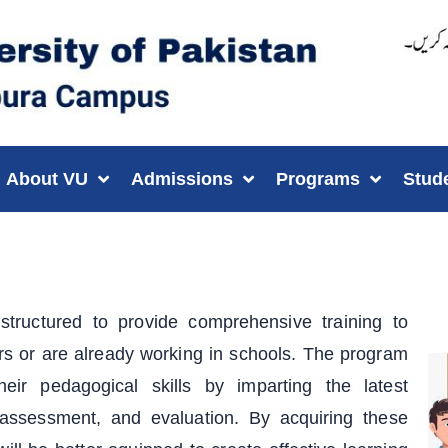
About VU
Admissions
Programs
Stud
tructured to provide comprehensive training to
rs or are already working in schools. The program
eir pedagogical skills by imparting the latest
ssessment, and evaluation. By acquiring these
===
# [Task directions]
Copy out every entry above word for word; omit the images.

# [Expected output]
About VU
Admissions
Programs
Stud
tructured to provide comprehensive training to
rs or are already working in schools. The program
eir pedagogical skills by imparting the latest
ssessment, and evaluation. By acquiring these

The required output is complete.